California lawmakers wasted no time in providing their opinions about Gov. Gavin Newsom‘s proposed finances for the 2026-27 fiscal yr, an total spending plan of $348.9 billion, which the governor launched on Friday, Jan. 9.
The Newsom administration stated the proposed finances limits new ongoing spending whereas persevering with to put money into different areas, together with common transitional kindergarten, youngster care and well being care. The finances requires $23 billion in reserves and displays a deficit of $2.9 billion.
Newsom, in an announcement, stated the finances demonstrates “each confidence and warning.”
“California’s financial system is powerful, revenues are outperforming expectations, and our fiscal place is steady due to years of prudent fiscal administration — however we stay disciplined and centered on sustaining progress, not overextending it,” he stated.

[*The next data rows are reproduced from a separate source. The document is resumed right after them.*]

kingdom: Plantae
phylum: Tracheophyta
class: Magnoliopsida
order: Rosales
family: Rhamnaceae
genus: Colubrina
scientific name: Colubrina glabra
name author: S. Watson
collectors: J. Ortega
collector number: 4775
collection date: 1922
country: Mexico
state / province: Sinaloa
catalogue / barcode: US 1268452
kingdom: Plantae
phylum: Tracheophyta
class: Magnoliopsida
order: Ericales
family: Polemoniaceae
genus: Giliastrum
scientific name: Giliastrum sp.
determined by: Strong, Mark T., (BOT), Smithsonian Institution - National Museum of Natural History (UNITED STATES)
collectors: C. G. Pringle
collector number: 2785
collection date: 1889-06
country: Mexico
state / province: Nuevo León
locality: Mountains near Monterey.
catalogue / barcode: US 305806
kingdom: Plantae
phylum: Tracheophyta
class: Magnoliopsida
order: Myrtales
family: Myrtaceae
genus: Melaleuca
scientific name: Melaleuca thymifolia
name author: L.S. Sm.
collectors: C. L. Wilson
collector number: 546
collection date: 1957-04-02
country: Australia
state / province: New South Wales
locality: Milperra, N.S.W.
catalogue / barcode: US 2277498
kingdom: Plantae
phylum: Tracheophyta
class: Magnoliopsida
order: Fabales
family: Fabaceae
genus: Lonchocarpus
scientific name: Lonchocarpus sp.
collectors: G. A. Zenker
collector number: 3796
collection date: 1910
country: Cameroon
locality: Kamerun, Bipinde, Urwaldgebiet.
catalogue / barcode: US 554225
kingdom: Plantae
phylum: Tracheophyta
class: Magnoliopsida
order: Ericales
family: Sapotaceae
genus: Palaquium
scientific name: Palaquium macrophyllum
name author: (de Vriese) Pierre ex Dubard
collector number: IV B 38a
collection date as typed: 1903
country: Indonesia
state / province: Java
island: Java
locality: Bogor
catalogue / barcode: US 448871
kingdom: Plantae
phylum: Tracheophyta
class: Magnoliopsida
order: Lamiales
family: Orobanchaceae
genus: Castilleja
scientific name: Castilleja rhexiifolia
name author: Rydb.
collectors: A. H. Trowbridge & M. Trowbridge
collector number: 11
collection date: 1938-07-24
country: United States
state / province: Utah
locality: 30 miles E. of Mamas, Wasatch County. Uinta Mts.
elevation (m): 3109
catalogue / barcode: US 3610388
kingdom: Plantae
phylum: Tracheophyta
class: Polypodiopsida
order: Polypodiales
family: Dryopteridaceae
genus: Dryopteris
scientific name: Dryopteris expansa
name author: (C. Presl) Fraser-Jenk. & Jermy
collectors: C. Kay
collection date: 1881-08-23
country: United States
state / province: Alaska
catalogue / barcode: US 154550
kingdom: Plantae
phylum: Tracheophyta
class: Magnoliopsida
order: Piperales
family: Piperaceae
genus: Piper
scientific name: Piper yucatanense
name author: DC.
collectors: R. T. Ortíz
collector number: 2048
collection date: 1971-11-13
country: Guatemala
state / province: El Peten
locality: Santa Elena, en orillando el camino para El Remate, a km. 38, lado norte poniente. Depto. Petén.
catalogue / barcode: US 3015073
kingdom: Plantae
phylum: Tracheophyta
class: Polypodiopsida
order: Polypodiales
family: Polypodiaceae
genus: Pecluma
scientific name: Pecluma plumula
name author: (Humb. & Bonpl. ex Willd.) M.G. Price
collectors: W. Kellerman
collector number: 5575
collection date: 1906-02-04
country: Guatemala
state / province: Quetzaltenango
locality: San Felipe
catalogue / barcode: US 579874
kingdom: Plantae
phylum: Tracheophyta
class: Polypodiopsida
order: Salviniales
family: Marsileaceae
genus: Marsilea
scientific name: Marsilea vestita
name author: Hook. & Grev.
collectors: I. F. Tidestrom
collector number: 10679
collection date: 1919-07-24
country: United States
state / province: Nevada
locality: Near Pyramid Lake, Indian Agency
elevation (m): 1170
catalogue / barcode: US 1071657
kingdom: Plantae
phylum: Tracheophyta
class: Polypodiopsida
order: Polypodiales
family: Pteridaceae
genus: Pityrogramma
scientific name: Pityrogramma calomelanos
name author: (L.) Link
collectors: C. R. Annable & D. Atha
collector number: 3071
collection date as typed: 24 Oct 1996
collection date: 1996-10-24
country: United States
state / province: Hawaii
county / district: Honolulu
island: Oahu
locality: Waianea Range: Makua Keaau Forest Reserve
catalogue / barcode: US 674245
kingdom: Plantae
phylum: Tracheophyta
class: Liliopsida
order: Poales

New state Senate President Professional Tempore Monique Limón, a Santa Barbara Democrat, stated that “throughout these occasions of uncertainty, we should craft a accountable finances that prioritizes the protection and financial stability of California households.”
Republicans, in the meantime, didn’t maintain again punches in opposition to the Democratic governor.
“California doesn’t have a income drawback; it has a wasteful spending drawback. Even with elevated revenues from the AI (synthetic intelligence) sector, it’s reckless to depend on risky development as a long-term resolution,” Sen. Tony Strickland, R-Huntington Seaside, stated.
And Assemblymember Tom Lackey, R-Palmdale, criticized Newsom for counting on employees to current the finances, fairly than the governor himself.
“As households are drowning in larger fuel costs, utility payments, grocery prices and housing they merely can’t afford, the governor couldn’t even be bothered to indicate up and clarify his personal finances,” Lackey stated.
Late final yr, the state Legislative Analyst’s Workplace projected a finances deficit of $18 billion. However the governor’s finances proposal revised that quantity right down to $2.9 billion.
The state’s finance director, Joe Stephenshaw, advised reporters that state revenues have are available larger than beforehand projected. As well as, he stated, the LAO’s projection took into consideration vital dangers of a inventory market downturn, whereas his division’s projection famous the danger however didn’t replicate it within the finances.
Under are highlights of varied areas of the finances and what native legislators considered them.
Schooling
The governor’s finances requires a record-high per-pupil funding of $27,418, totally funding transitional kindergarten, a $1 billion growth for neighborhood colleges that gives extra providers for households and new funding to assist faculty districts nonetheless recovering from final January’s Southern California wildfires.
Sen. Steven Choi, R-Irvine, who sits on the Senate Schooling Committee, stated the finances depends closely on momentary grants and accounting gimmicks and “fails to supply sustainable, predictable funding that our colleges and schools depend on.”
“College students, lecturers and households deserve actual funding in school rooms, workforce readiness, and affordability,” stated Choi, a former Irvine Unified Faculty District trustee. “The governor continues to current one-time fixes and future deferrals, not actual options to deal with the state’s structural deficit.”
Wildfire funding
Throughout his State of the State deal with on Thursday, Newsom introduced that he needs to determine a fund for survivors of the Southern California wildfires to assist cowl the distinction between a house owner’s insurance coverage payout and the remaining quantity wanted to rebuild their properties.
“This may assist get survivors again into their properties a lot, a lot sooner,” Newsom stated.
On Friday, Stephenshaw stated no quantity has been set for the fund as a result of the governor intends to work with the legislature over the approaching months on the main points.
Local weather change
The finances proposal consists of $200 million to create a rebate program to make shopping for an electrical automotive extra reasonably priced.
The cash comes from revenues generated by the state’s cap-and-trade program and an air air pollution regulation fund. The purpose is to backfill federal tax incentives for electrical autos that have been slashed by Trump’s large tax and spending minimize invoice.
Sen. Eloise Gómez Reyes, D-Colton, who serves on the Senate Price range Committee, stated she was happy to see funding to make sure California stays a frontrunner within the EV market in addition to investments from Proposition 4, a bond measure voters authorised in 2024 to fund local weather and environmental tasks.
“As Chair of the Price range Subcommittee on Sources, Environmental Safety, and Power, I’m particularly centered on how this finances addresses environmental well being — notably in overburdened areas just like the Inland Empire, the place too many households dwell with the each day impacts of poor air high quality, unsafe consuming water, and environmental degradation,” she stated.
The Related Press contributed to this report.